Mold-detecting dogs are trained to discriminate scents of various types of microbial colonies in a variety of structures, including attics and crawl spaces. The method of indication is a passive sit. If the dog finds mold, the dog will alert the handler to the location. The mold dogs receive 800 to 1000 hours of training, and are proficient in their duties before the handler arrives at the Academy. The mold dog and handler are then paired and trained together for a minimum of 40 hours. Quarterly testing and annual re-certification are required. At the end of the course, the Certified Master Trainer verifies that each canine team is capable of discriminating scents of the mold and issues certification.
B.I.T. (basic instinct training) is a proprietary method of dog training that employs the dog’s natural instincts and drives, channeling the dog’s genetic programming to hunt, track and stalk prey.

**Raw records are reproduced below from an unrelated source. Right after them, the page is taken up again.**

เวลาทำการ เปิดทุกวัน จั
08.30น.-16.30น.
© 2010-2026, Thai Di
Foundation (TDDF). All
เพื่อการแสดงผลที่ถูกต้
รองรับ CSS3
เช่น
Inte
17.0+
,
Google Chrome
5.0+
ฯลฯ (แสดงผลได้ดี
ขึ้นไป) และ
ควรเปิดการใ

Every detector dog trained whether it’s for insect pests, explosives, arson, tracking, narcotics or mold detection with this exclusive and revolutionary method of dog training. B.I.T. was developed through years of experimentation, observation and experience and through consultation with canine behavioral experts. B.I.T. is based on positive reinforcement and operant conditioning in an extraordinary mix. Because of its emphasis on positive reinforcement B.I.T. produces top quality work dogs that are happy, highly motivated, excited and enthusiastic.
So there you have it, once again Canines win, technology comes up short. If any of you are contemplating a career field change, and you love hanging out with your dog, then check out “mold sniffing dogs”.